In the early years, Quach worked seven-day weeks. He typed prescription labels in Vietnamese, delivered orders until 10 p.m. because not many of his customers owned cars and then stayed to hear about their lives.

He learned to keep careful records, in contrast to Vietnam's system where patient information was not often saved, and laws were so lax that cashiers were permitted to sell drugs. When Orange County health workers began testing for tuberculosis, his business spiked as customers poured in for medication.

At the time, real estate in central Orange County was going for 50 cents a square foot, a fraction of today's cost. Quach and partner Frank Jao, the man frequently credited with developing much of Little Saigon, began buying space in strip malls, including the center where thousands staged nightly demonstrations in 1999 after a video shop owner put up a photo display of Communist leader Ho Chi Minh.

Quach now owns about 300,000 square feet of retail space through real estate partnerships in Little Saigon, a mecca luring Vietnamese expatriates from around the world.

"At first, we thought Little Saigon might last 20, 25 years. We were wrong," Quach said. "I think Little Saigon is here to stay. Mom and Dad might be the tenants, and when they retire, they will pass it on to their children."

Tam Nguyen, who heads the 1,500-member Vietnamese American Chamber of Commerce of Orange County, said it's become a trend for children to take over and expand the businesses of Little Saigon.
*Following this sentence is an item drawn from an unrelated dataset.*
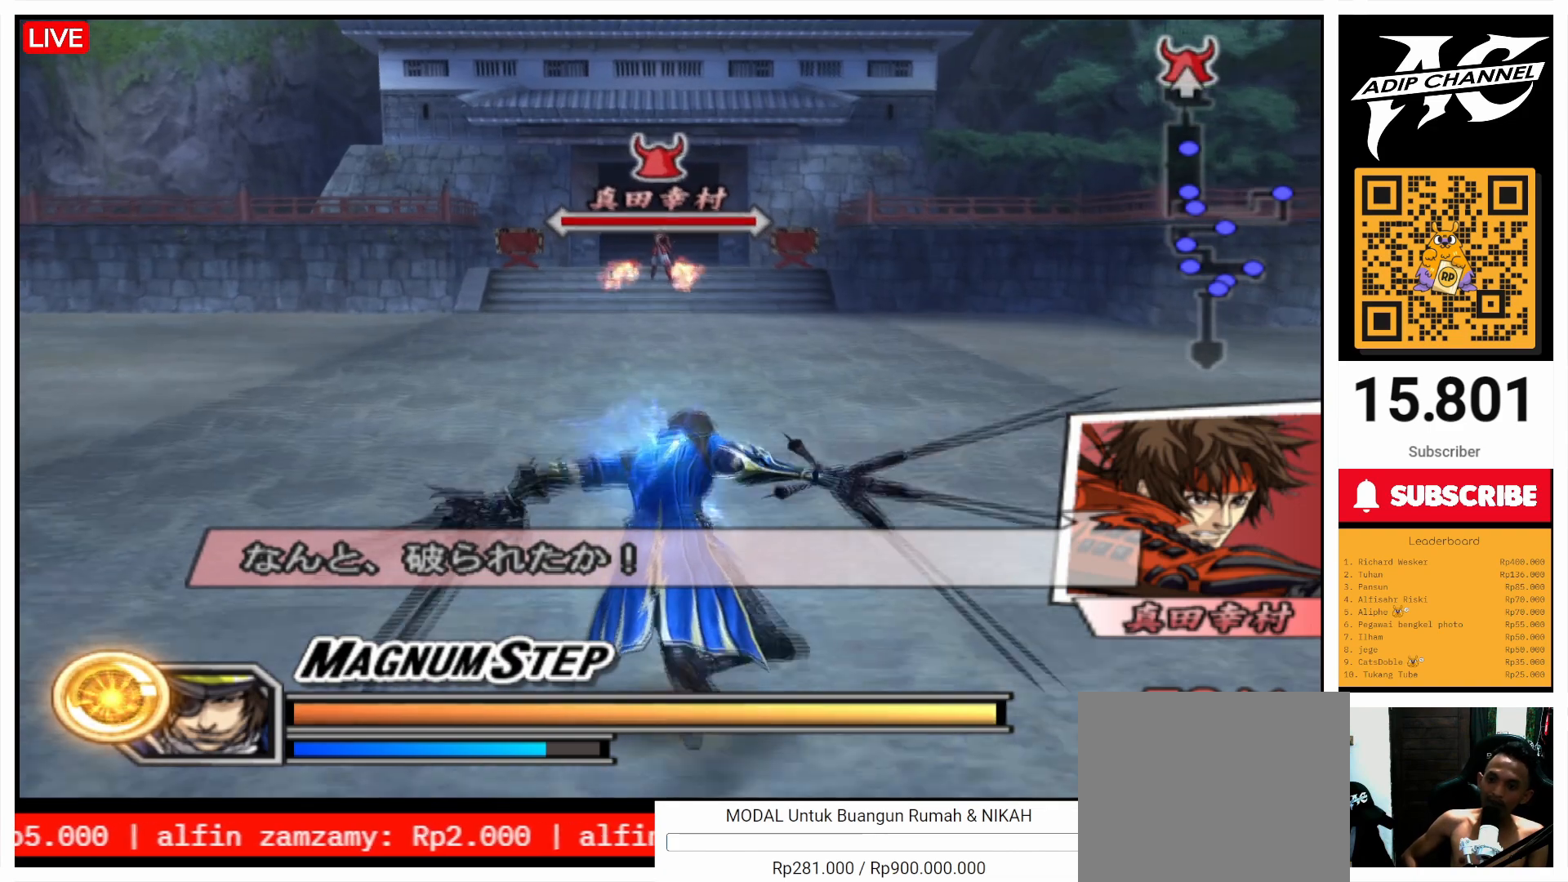
{"buttons": [], "left_stick": "up", "right_stick": "center", "events": []}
He and his sister inherited their parents' successful Advance Beauty College in Garden Grove, which started in the '80s.

"We in the younger generation are mainstreaming it — looking for customers outside the normal pool and using practices picked up in MBA school and adapting it with older traditions," Nguyen said. "The goal is to improve so we can continue what our elders gave us."

Growth

Vietnamese population growth, U.S., 1980-2010

Source: Census Bureau

Data analysis by Ben Welsh

For Quach, his entire family is in the pharmacy or medical business, and all but his younger son, who is completing his residency in Los Angeles, live in the same housing tract not far from where his original store stands.

"No pressure for my brother," Thomas Tri Quach said, laughing. "Papa is still open-minded."
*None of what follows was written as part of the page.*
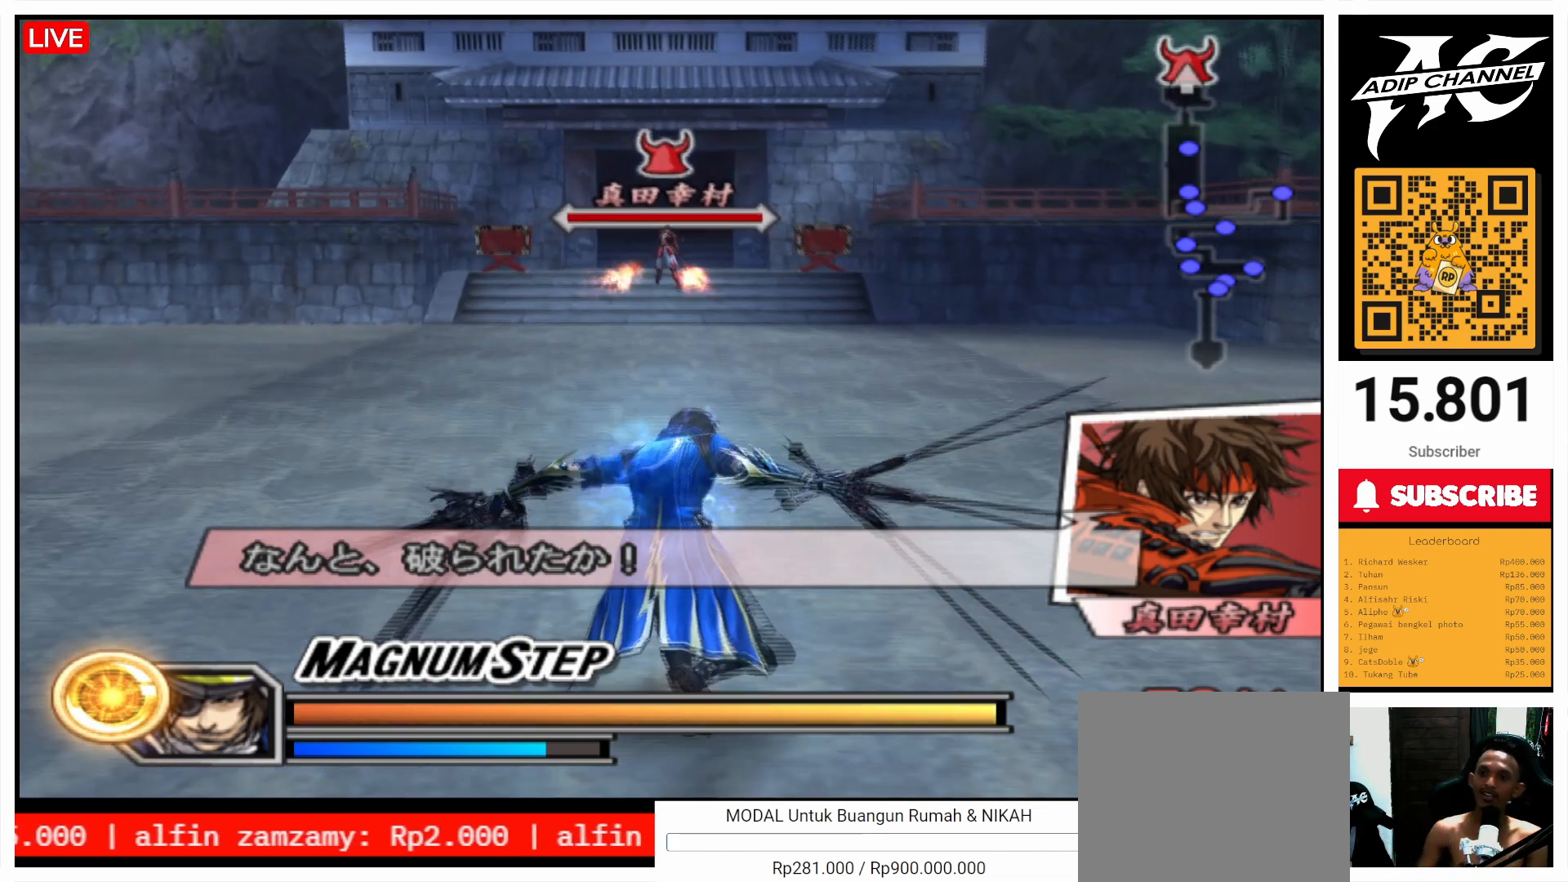
{"buttons": [], "left_stick": "up", "right_stick": "center", "events": []}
The family patriarch, now 74, said he's driven by a basic belief: "If you focus on one thing — that's service to your community — then that community can sustain. It will always be there."

His daughter, pharmacist Thuy-Linh Nguyen, agreed.

"I think of Little Saigon like a child," she said. "She needs our unity, love, dedication. What we've tried to do is put less of the 'I' and more of the 'we' in the picture. The young people can make it better with teamwork."

Danh Quach remembers bringing ramen to eat at work in the early days — "I didn't have restaurants to choose from." No longer.

"I walk out my door and the whole of our Vietnamese world is waiting. Little Saigon does not lack for anything."